Preguntas propuestas
A - Transcribe del texto sobre la graduación todo lo que va desde "Y de repente" hasta "imaginado, ni rastro.".
B - Prolonga el texto sobre la graduación a partir del punto en que termina.
-------- Texto de origen
Ayer se terminó todo, antes de que pudiese darme cuenta, la decana colocaba una beca sobre mis hombros y me daba la enhorabuena por haberme graduado ¿Ya? ¿Tan pronto? ¿He acabado? ¿Pis pas?
Y de repente te das cuenta de que no has aprendido todo lo que necesitabas saber. No eres la profesional capaz de moverse a sus anchas por el mundo y no sabes andar con tacones. De la supuesta BlackBerry ni rastro, sigues tecleando en el mismo LG, solo que ahora la pantalla tiene algún rayajo más. Eres la misma persona que empezó la carrera. Sí, con unos cuantos amigos más, con algún aprobado a tus espaldas y con adicción a la cafeína. Vale, has aprendido cómo encontrar libros en la biblioteca y puede que tengas carnet de conducir en vez de abono transportes, pero de la profesional ocupada que te habías imaginado, ni rastro.
Después del acto de graduación, cuando ya hemos hecho las fotos pertinentes y ya hemos aplaudido el discurso en el que nos animan a comernos el mundo, llega la pregunta que todos teníamos en la cabeza "¿Y tú? ¿En qué andas metido? ¿Dónde vas a trabajar?" La clase se divide entonces en dos grupos; los que se quedaron en Madrid, trabajando ocho horas al día por un sueldo que apenas cubre el abono transportes y los que cruzamos la frontera en busca del El Dorado y terminamos trabajando ocho horas al día por un sueldo que apenas cubre los billetes de avión.
Lo más sorprendente, es que todos contamos nuestras peripecias con una sonrisa en los labios, encantados de poder hacer prácticas, felices de que nos dejen usar las cámaras en un plató de televisión, de salir en directo en el estudio de radio y presumiendo de llegar a casa a las once de la noche por hacer horas extra. Parece que a todos se nos han olvidado esos proyectos brillantes que teníamos, cuando creíamos que un sueldo mileurista era conformarse y dábamos por hecho que tendríamos una nómina que domiciliar en un banco para que nos regalasen el clásico juego de sartenes. Ninguno imaginábamos que nos íbamos a sentir afortunados si nos pagaban el transporte o nos daban vales restaurante.
----------------
-------- Datos aportados
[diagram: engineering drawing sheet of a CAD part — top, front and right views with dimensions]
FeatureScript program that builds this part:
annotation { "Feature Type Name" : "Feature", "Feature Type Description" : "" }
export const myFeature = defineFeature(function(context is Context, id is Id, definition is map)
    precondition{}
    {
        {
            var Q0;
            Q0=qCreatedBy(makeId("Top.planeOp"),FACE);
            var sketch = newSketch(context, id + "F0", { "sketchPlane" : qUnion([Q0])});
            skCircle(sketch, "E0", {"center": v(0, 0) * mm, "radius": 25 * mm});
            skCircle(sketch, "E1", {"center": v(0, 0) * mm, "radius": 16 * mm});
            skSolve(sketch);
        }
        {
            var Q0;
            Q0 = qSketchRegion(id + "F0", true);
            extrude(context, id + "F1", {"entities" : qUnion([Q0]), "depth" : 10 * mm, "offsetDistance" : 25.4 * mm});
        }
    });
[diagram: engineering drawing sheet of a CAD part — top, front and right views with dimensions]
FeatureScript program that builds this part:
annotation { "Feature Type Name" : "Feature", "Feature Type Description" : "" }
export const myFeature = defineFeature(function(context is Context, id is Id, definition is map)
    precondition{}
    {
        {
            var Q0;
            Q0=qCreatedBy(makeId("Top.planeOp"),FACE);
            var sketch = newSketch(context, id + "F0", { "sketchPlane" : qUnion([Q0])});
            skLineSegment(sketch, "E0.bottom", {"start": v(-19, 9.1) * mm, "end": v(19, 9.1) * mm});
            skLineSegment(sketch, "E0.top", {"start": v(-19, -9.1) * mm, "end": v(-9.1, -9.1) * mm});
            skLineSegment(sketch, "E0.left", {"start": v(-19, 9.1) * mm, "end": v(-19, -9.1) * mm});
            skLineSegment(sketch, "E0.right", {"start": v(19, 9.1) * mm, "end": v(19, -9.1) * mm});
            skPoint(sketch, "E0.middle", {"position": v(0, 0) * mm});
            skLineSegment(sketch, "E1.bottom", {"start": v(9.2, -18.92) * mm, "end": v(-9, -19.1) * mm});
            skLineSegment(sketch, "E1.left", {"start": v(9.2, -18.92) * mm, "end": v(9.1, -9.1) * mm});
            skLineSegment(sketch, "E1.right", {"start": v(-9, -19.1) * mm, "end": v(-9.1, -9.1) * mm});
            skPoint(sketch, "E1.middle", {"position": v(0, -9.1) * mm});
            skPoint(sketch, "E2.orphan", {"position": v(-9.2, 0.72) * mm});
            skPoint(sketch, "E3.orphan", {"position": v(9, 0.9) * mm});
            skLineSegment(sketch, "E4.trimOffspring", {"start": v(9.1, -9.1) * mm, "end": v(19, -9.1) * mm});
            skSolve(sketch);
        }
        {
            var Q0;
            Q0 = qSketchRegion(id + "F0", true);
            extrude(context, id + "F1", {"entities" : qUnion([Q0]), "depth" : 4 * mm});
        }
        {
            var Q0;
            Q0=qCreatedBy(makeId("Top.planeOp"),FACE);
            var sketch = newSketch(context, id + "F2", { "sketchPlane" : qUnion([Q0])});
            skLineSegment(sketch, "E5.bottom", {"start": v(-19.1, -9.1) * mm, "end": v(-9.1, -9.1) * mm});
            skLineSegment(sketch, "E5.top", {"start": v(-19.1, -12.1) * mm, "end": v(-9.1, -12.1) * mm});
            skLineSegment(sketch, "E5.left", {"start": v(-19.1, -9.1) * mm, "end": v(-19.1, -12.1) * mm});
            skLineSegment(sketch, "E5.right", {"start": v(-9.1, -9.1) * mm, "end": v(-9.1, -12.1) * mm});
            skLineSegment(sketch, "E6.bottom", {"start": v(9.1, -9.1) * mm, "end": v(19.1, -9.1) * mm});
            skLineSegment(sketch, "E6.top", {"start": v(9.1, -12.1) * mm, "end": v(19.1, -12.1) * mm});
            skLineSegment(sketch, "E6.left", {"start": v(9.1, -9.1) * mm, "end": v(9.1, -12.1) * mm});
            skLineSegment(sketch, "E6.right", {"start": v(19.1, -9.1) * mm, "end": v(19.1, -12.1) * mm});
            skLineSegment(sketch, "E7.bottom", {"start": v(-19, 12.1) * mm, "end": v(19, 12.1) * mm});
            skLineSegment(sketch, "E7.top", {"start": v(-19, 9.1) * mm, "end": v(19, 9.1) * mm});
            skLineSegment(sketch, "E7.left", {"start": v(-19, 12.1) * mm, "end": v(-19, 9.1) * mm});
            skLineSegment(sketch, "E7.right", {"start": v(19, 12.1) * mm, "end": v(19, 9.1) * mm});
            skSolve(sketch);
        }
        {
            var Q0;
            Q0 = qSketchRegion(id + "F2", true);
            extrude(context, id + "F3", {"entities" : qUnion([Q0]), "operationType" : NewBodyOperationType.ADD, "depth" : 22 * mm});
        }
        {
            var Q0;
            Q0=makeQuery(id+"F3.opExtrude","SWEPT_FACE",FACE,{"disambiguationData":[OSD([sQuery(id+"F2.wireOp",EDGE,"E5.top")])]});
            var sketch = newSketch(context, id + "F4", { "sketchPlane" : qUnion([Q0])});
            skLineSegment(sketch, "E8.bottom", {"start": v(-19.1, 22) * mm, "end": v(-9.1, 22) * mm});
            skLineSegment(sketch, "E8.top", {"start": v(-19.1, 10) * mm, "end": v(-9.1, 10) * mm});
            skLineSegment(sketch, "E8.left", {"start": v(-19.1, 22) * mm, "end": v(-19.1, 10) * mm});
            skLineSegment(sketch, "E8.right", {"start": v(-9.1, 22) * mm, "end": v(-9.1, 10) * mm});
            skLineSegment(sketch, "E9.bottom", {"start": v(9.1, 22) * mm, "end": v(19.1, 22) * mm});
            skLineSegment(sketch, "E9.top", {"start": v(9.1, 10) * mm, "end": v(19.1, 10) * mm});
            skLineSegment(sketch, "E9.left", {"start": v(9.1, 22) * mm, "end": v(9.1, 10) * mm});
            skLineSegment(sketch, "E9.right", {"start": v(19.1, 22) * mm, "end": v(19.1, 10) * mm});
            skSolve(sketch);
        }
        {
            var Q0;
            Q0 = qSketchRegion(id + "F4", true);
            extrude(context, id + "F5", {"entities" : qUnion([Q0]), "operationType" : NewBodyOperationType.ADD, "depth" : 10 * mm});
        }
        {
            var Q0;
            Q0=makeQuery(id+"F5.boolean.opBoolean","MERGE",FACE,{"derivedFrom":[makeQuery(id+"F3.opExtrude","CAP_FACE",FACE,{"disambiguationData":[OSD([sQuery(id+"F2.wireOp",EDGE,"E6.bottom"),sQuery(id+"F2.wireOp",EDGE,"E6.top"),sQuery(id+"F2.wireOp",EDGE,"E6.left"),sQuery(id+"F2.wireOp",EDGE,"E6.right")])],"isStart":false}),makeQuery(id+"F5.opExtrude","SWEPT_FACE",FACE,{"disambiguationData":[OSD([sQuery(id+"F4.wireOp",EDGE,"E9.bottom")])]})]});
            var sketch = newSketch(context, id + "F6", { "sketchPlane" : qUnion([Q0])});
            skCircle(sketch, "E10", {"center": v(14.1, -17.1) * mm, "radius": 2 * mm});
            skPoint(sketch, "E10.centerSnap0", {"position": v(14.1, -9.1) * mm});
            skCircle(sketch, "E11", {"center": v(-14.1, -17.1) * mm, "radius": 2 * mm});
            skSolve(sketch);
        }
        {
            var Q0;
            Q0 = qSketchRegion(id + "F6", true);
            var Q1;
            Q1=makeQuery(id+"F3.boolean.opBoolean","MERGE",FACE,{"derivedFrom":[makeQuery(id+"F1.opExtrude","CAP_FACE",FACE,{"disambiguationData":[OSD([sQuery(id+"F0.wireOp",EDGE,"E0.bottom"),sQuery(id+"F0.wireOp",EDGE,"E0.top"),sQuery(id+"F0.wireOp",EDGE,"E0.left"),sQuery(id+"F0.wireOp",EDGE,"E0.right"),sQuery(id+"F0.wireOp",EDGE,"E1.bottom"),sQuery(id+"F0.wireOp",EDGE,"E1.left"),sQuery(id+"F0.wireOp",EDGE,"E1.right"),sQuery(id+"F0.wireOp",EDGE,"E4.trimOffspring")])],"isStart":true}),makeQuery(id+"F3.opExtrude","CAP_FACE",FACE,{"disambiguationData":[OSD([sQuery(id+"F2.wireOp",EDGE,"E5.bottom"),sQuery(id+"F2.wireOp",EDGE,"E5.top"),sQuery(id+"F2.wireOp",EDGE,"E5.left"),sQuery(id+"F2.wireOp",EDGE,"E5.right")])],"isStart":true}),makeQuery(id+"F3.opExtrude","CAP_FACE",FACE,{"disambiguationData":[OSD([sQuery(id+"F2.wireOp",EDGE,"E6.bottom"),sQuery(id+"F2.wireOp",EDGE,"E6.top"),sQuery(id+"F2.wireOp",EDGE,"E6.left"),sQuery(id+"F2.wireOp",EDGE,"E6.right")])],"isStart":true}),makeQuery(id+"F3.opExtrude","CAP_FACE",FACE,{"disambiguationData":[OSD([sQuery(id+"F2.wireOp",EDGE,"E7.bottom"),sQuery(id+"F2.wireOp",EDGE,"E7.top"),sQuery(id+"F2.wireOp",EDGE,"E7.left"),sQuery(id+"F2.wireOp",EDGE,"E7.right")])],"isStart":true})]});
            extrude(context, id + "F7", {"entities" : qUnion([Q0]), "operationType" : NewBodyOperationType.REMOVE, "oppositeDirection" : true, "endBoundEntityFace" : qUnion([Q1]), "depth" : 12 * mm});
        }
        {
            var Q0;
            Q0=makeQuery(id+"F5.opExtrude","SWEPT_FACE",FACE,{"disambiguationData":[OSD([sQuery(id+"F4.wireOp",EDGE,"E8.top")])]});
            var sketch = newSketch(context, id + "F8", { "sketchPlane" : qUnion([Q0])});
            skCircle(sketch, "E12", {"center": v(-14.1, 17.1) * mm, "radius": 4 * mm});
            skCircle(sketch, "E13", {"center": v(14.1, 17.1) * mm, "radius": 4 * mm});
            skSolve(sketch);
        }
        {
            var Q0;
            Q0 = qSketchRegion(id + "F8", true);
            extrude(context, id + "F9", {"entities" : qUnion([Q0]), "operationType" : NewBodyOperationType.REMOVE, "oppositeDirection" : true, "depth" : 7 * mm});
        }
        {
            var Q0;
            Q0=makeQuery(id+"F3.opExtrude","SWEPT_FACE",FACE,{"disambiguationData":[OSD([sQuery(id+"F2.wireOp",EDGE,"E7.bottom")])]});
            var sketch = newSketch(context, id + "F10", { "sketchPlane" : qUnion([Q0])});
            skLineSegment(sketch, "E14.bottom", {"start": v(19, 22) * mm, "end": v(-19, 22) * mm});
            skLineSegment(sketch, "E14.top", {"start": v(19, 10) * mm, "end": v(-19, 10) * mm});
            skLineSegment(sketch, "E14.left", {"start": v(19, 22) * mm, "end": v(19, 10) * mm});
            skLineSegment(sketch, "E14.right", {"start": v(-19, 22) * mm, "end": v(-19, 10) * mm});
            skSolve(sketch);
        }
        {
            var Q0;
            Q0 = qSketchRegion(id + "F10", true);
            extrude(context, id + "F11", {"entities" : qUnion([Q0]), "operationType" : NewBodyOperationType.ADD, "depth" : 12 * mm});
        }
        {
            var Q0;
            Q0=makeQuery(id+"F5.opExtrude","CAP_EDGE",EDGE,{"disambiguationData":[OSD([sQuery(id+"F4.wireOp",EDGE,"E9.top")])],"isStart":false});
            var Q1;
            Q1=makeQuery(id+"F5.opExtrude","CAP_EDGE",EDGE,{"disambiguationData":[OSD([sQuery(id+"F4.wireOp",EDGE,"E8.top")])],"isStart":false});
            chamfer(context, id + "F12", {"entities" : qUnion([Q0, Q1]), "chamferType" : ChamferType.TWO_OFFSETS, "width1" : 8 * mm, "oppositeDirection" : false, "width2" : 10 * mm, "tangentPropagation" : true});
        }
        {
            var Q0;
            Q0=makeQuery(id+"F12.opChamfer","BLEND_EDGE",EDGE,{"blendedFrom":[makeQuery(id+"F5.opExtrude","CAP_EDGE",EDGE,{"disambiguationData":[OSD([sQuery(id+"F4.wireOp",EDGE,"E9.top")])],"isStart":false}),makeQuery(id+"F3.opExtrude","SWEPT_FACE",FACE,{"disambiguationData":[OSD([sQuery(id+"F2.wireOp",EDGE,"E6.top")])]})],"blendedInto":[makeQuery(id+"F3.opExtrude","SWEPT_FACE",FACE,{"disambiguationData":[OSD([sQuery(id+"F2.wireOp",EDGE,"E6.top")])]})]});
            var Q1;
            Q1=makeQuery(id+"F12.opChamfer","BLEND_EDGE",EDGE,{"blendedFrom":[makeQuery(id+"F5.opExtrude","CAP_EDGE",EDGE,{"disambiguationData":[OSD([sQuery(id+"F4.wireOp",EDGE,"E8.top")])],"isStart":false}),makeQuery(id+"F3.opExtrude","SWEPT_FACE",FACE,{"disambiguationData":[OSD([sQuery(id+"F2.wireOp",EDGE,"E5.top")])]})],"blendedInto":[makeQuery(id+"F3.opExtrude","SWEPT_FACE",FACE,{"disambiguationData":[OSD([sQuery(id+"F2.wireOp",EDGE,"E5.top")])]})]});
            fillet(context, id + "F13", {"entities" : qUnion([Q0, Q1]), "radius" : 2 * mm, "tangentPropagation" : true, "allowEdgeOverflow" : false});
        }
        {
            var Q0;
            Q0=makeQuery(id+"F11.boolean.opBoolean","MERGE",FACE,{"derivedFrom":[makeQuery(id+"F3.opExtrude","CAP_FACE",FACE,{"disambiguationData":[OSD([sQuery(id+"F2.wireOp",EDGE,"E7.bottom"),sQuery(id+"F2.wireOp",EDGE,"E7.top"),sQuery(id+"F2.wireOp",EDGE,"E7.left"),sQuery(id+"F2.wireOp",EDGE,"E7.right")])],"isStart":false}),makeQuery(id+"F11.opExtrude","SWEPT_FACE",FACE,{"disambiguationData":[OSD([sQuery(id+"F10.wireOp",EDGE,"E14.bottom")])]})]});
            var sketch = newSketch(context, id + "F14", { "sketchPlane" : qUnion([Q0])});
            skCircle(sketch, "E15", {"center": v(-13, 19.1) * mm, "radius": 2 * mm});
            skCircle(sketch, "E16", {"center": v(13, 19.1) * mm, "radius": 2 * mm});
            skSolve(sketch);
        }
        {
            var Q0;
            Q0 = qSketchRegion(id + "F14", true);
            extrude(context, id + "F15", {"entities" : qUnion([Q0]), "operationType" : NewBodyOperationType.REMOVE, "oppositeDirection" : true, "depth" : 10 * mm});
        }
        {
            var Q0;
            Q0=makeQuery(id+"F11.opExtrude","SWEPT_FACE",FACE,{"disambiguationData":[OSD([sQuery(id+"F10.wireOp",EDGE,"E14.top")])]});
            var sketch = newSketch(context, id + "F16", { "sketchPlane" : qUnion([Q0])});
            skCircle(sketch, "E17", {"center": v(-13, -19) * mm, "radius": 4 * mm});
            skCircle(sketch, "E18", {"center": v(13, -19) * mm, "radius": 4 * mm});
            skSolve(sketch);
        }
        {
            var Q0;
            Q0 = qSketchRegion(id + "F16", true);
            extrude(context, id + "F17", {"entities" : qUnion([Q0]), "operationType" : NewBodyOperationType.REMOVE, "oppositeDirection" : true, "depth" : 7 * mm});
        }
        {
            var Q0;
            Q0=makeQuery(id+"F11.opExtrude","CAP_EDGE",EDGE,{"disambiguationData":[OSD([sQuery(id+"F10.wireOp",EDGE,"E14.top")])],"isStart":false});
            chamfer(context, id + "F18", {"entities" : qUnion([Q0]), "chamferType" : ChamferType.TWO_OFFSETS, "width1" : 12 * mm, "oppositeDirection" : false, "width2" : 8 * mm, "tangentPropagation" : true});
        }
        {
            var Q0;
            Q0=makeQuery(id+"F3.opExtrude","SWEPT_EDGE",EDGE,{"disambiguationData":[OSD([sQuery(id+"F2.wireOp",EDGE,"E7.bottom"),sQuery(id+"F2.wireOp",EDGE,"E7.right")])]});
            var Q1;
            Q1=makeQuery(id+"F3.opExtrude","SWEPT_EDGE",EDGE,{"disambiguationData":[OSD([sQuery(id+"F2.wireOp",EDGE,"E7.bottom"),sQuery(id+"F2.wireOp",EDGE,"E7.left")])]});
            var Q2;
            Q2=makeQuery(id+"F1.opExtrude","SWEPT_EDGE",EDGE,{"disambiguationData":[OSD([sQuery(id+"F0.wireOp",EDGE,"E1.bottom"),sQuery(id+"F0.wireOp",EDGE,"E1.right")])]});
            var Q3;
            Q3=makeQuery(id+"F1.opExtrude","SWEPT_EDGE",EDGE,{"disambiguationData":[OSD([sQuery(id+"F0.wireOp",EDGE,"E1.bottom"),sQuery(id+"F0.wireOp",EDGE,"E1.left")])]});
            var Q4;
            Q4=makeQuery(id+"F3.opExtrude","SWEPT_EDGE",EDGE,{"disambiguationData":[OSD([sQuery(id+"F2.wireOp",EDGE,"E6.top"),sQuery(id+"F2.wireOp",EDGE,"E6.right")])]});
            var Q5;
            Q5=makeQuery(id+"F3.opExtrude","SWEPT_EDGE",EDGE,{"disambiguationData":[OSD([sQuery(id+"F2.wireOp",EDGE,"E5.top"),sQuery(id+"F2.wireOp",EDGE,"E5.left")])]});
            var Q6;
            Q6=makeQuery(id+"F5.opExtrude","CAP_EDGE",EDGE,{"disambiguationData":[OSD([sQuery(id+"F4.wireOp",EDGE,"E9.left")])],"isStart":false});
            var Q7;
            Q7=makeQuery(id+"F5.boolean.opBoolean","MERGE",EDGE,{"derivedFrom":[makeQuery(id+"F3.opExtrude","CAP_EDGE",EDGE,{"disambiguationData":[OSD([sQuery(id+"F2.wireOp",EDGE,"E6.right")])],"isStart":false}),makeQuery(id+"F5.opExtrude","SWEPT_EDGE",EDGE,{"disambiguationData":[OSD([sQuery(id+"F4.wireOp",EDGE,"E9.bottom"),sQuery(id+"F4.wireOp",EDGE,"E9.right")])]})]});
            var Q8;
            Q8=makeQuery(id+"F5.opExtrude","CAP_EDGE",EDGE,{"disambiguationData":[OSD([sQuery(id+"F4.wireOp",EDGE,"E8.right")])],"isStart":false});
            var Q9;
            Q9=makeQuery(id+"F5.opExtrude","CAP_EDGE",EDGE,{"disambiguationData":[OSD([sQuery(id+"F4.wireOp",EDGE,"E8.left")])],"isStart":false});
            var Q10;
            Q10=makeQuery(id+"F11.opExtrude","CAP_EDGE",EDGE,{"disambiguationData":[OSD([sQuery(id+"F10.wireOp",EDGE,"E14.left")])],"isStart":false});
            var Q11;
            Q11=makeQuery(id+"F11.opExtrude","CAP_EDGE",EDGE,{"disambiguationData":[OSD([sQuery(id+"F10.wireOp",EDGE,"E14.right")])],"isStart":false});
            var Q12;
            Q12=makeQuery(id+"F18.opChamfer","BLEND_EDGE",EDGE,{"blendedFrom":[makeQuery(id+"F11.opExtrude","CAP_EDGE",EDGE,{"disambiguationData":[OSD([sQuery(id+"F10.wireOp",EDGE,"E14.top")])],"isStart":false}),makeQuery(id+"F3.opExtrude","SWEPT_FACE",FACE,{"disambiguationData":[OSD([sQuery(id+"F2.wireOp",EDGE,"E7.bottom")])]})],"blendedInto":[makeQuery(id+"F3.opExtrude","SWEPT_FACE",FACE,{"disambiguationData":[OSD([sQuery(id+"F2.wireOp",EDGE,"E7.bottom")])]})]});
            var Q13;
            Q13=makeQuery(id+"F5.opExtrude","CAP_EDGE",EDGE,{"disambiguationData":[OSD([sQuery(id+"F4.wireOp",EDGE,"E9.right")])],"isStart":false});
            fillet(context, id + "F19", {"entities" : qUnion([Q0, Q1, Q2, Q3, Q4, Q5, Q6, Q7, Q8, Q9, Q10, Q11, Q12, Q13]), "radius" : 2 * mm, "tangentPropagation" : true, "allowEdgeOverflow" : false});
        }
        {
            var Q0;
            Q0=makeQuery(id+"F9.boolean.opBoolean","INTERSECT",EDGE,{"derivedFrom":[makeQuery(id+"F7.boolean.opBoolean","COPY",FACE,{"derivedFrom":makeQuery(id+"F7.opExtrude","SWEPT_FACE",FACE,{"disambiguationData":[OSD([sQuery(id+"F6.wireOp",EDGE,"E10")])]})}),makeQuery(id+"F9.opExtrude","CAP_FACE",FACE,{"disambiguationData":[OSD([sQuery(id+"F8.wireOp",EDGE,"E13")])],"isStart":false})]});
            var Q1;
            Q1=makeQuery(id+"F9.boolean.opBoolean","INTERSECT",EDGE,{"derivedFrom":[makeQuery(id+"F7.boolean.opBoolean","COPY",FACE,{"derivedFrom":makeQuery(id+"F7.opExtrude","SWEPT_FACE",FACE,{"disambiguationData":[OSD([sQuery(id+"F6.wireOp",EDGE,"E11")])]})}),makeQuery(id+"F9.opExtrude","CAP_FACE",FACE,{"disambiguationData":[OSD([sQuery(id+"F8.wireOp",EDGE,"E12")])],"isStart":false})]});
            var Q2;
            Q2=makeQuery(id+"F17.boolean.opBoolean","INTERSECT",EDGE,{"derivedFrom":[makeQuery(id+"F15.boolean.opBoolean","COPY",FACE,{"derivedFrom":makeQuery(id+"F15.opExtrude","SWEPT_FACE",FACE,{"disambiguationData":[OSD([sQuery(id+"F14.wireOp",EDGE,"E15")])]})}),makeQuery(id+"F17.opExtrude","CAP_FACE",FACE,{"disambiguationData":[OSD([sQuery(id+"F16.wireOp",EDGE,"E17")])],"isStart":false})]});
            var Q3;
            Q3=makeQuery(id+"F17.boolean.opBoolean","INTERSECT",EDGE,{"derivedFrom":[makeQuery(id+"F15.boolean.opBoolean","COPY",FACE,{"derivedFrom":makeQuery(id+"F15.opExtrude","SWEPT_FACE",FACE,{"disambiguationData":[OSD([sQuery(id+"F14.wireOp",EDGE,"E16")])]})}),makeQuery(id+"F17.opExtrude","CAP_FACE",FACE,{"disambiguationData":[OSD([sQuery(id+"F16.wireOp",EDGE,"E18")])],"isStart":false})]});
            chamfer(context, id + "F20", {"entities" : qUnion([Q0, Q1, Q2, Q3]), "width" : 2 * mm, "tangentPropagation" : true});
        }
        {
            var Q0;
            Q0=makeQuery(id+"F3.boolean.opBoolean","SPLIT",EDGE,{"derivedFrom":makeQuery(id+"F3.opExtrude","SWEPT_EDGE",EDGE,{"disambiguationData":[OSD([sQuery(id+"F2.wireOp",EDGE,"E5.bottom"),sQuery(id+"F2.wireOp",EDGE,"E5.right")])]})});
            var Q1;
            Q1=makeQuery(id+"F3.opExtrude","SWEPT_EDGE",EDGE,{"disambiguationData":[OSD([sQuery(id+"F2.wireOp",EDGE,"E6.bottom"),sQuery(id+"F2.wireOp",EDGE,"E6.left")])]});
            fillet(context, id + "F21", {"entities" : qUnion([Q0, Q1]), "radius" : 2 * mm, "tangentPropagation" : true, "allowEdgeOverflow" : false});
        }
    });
----------------
Ejercicios resueltos
A -
Y de repente te das cuenta de que no has aprendido todo lo que necesitabas saber. No eres la profesional capaz de moverse a sus anchas por el mundo y no sabes andar con tacones. De la supuesta BlackBerry ni rastro, sigues tecleando en el mismo LG, solo que ahora la pantalla tiene algún rayajo más. Eres la misma persona que empezó la carrera. Sí, con unos cuantos amigos más, con algún aprobado a tus espaldas y con adicción a la cafeína. Vale, has aprendido cómo encontrar libros en la biblioteca y puede que tengas carnet de conducir en vez de abono transportes, pero de la profesional ocupada que te habías imaginado, ni rastro.

B -
En la cena de graduación, después de ponernos al día; cuando llega el momento de las copas y el DJ pone la música de la fiesta, cuando a los chicos ya no les dura la gomina y a las chicas se nos ha borrado el pintalabios; miras a tu alrededor y te das cuenta de que, esos que se hacen fotos con la beca y que brindan por ser graduados, son los mismos compañeros con los que empezaste en primero. Cinco años y trescientos créditos después, son exactamente las mismas personas que entraron en clase intimidados por los logos de la universidad, con un cuaderno y un bolígrafo, preparados para apuntar cualquier cosa que dijese el profesor.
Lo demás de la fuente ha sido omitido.